EXCERPTED RECORDS
* * * * * * *

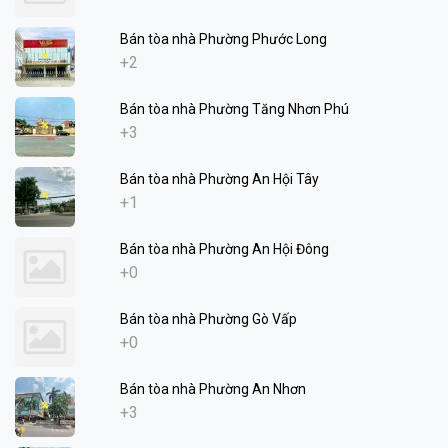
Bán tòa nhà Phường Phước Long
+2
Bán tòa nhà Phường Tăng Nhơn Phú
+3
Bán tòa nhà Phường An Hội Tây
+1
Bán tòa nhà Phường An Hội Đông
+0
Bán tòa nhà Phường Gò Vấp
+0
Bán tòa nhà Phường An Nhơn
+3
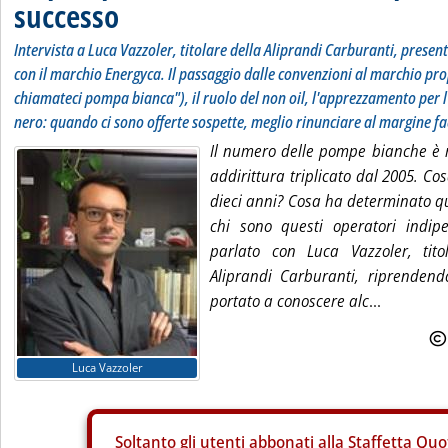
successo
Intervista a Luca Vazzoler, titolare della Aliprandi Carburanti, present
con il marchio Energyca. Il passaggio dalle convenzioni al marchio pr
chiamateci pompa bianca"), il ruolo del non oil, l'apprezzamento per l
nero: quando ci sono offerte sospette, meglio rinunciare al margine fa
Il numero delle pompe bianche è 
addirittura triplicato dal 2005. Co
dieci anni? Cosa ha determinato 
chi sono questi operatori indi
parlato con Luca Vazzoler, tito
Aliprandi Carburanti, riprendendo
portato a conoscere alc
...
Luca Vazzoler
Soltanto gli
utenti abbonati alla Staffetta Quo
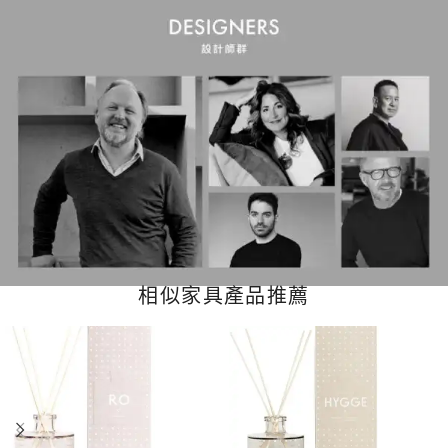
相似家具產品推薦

* * * * * * *

DIRECTIONS
Repeat word for word the lines from the one holding "chi sono questi operatori indi" through the last line of the listing above, including both ends. Drop the pictures.

RESPONSE BELOW
chi sono questi operatori indi
parlato con Luca Vazzoler, tito
Aliprandi Carburanti, riprendendo
portato a conoscere alc
...
Luca Vazzoler
Soltanto gli
utenti abbonati alla Staffetta Quo
相似家具產品推薦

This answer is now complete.